Start of Excerpted text

3. Foundational Inequalities

The Inequalities

There are a number of different inequalities that are extremely useful in the study of randomized complexity classes. Three fundamental inequalities, however, really stand out for their ubiquity.

The first is so basic that it almost seems unnecessary to list it here. But it is called upon so often that it does deserve highlighting:

Union Bound. For any two events $A$ and $B$,
\[\Pr[ A \vee B ] \le \Pr[A] + \Pr[B].\]
More generally, for any finite or countable set of events $A_1, A_2, A_3, \ldots$,
\[\Pr\left[ \bigvee_{n \ge 1} A_n \right] \le \sum_{n \ge 1} \Pr[ A_n ].\]

Proof. The first inequality follows from the identity
\[\Pr[ A \vee B ] = \Pr[A] + \Pr[ B \setminus A]\]
and the inequality
\[\Pr[ B \setminus A ] = \Pr[ B \cap \overline{A} ] \le \Pr[ B ].\]
Both of these facts follow directly from the axioms of probability, and can be extended to taking the union of countably many events to obtain the second inequality.

End of Excerpted text

* Activities
1/ Translate this sentence from the text on foundational inequalities into Spanish: "Three fundamental inequalities, however, really stand out for their ubiquity."
2/ Answer these questions from the text on foundational inequalities:
(a) In what area of study does the text say these inequalities are extremely useful?
(b) What is the name of the first inequality presented?
(c) According to the proof, what do both of the facts it uses follow directly from?
Answer using only the text on foundational inequalities.

Start of Data extracts

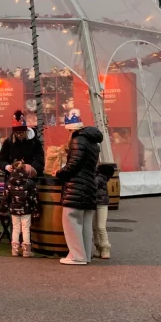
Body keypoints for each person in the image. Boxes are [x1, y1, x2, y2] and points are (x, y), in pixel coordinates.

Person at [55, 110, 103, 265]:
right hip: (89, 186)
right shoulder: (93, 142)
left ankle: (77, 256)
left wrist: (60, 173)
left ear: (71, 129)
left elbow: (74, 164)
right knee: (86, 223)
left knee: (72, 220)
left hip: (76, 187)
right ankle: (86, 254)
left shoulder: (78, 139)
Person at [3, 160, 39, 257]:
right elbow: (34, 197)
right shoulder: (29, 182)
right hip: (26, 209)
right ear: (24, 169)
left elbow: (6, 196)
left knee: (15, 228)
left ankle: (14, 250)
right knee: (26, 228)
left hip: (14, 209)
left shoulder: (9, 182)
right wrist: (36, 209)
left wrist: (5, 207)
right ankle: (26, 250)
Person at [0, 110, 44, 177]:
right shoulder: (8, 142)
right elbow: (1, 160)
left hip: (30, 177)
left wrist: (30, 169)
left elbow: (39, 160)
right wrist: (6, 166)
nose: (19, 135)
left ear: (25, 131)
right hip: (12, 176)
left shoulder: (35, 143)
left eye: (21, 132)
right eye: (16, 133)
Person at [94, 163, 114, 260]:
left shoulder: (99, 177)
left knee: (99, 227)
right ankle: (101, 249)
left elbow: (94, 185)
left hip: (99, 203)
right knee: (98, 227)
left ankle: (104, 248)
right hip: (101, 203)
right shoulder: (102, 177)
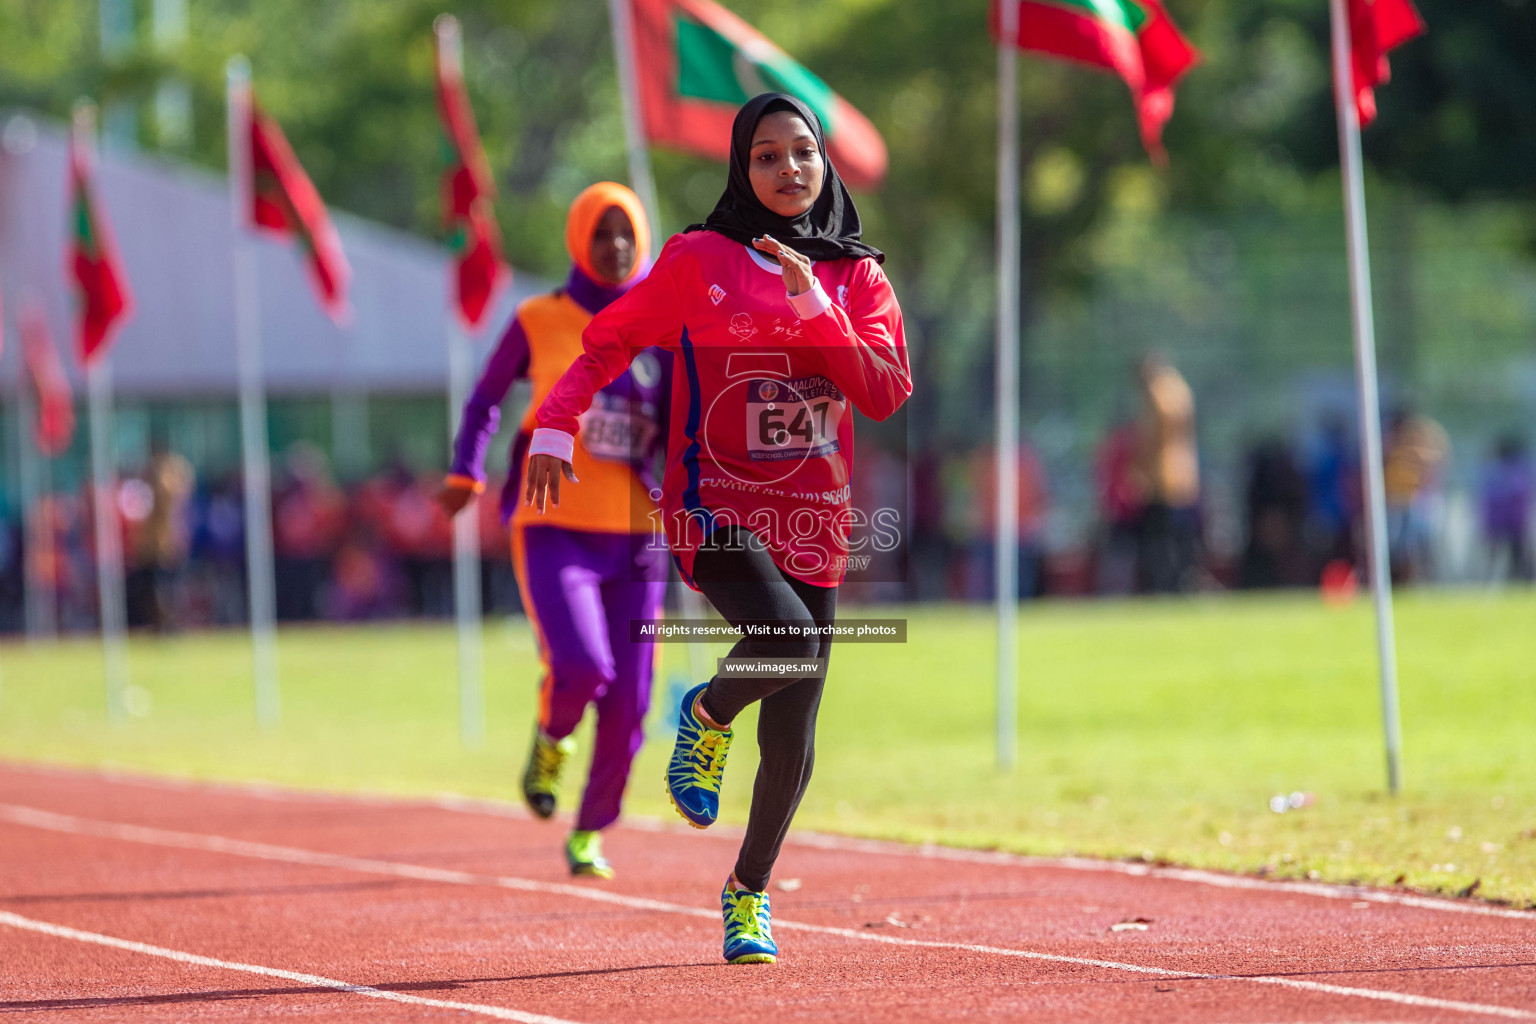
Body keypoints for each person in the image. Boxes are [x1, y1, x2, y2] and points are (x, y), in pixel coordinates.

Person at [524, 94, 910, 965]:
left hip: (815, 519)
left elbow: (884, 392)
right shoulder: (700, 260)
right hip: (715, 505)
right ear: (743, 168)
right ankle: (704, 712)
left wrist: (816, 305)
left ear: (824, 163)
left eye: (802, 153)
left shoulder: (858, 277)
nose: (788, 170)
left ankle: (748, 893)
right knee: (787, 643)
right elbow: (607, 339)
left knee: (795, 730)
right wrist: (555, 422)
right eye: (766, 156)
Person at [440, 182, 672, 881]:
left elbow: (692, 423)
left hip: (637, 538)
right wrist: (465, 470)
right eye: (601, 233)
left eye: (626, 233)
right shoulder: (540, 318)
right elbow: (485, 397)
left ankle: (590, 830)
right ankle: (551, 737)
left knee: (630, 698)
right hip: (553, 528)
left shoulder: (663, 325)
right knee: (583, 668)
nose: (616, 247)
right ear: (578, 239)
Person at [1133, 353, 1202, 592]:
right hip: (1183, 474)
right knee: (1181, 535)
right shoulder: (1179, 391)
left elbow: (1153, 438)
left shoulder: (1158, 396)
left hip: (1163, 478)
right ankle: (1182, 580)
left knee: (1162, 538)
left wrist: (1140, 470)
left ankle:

End of Data extracts

* Task answers
1/ Sin embargo, tres desigualdades fundamentales realmente se destacan por su ubicuidad.

2/
(a) The study of randomized complexity classes.
(b) The Union Bound.
(c) The axioms of probability.